9. The power storage system according to 8. 24. A seawater decomposer comprising the following members. (1) An anode that selectively generates oxygen without substantially generating chlorine when seawater is electrolyzed. (2) Isolates the anode and cathode chambers and selectively selectively only hydrogen ions. And (3) a cathode for generating hydrogen. 25. The seawater decomposer according to claim 24, further comprising a membrane that substantially transmits only monovalent cations on the anode side of the transmission section that selectively transmits only hydrogen ions. 26. A solar heat gasifier for gasifying a carbon-containing compound by solar heat, a fuel production device for generating a hydrogen-containing fuel from a gasified gas generated by the solar gasifier, and A power storage system, comprising: a power generation device that generates power as a power supply. 27. A solar heat reformer for reforming a hydrogen-containing compound by solar heat, a fuel production device for generating a hydrogen-containing fuel from the reformed gas generated by the solar heat reformer, and a fuel for producing the hydrogen-containing fuel. A power storage system, comprising: a power generation device that generates power as a power supply. 28. A solar thermal gasifier for gasifying a carbon-containing compound by solar heat, a solar thermal reformer for reforming a hydrogen-containing compound by solar heat, a gasified gas generated by the solar thermal gasifier and the solar heat An electric power storage system, comprising: a fuel production device that generates hydrogen-containing fuel from reformed gas generated by a reformer; and a power generation device that generates power using the hydrogen-containing fuel as fuel. 29. A solar thermal hydrogen generator for producing hydrogen from water by solar heat, wherein hydrogen generated by the solar thermal hydrogen generator is supplied to the fuel producing apparatus.
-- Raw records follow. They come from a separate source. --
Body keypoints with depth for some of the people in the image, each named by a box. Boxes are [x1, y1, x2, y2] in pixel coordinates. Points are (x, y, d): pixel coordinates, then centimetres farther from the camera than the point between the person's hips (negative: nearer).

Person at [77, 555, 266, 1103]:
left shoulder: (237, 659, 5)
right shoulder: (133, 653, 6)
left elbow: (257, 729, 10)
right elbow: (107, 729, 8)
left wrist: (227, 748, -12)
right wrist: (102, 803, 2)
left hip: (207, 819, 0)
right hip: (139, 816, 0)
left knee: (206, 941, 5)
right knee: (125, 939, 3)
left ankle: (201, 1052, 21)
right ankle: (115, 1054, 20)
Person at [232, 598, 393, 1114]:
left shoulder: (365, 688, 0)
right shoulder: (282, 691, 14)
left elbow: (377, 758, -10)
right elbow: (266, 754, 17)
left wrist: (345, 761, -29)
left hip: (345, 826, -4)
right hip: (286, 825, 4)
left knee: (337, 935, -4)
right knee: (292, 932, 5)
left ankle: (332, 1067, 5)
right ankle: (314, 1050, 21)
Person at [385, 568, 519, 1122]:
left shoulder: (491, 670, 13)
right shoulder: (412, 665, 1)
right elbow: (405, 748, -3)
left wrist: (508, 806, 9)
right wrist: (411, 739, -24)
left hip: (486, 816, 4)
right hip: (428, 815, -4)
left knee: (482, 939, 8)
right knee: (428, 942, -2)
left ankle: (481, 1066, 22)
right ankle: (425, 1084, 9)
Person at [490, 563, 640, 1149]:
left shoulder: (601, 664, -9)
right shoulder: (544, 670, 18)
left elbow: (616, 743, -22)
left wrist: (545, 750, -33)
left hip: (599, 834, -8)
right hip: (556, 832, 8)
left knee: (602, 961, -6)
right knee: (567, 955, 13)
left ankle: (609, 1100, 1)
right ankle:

29. The power storage system according to any one of claims 28. 30. The power storage system according to claim 26, further comprising a carbon dioxide separation device for separating carbon dioxide generated by said power generation device. 31. The power storage system according to claim 30, wherein the carbon dioxide separated by the carbon dioxide separation device is supplied to the solar gasifier, the solar reformer, or the fuel production device. 32. A solar thermal hydrogen producing apparatus for producing hydrogen from water by solar heat, a fuel producing apparatus for producing a hydrogen-containing fuel from hydrogen produced by the solar thermal hydrogen producing apparatus and carbon dioxide, and the hydrogen-containing fuel A power generation device that generates power using the fuel as a fuel, separating carbon dioxide generated by the power generation device,
A carbon dioxide separation device for supplying the carbon dioxide to the fuel production device. 33. The power storage system according to claim 32, wherein the water separated by the carbon dioxide separation device is supplied to the solar thermal hydrogen production device. 34. The power storage system according to claim 29, wherein power is generated after the hydrogen-containing fuel is reformed or decomposed by the power generator. 35. The power storage system according to claim 29, wherein the oxygen generated by the solar thermal hydrogen production device is supplied to the power generation device.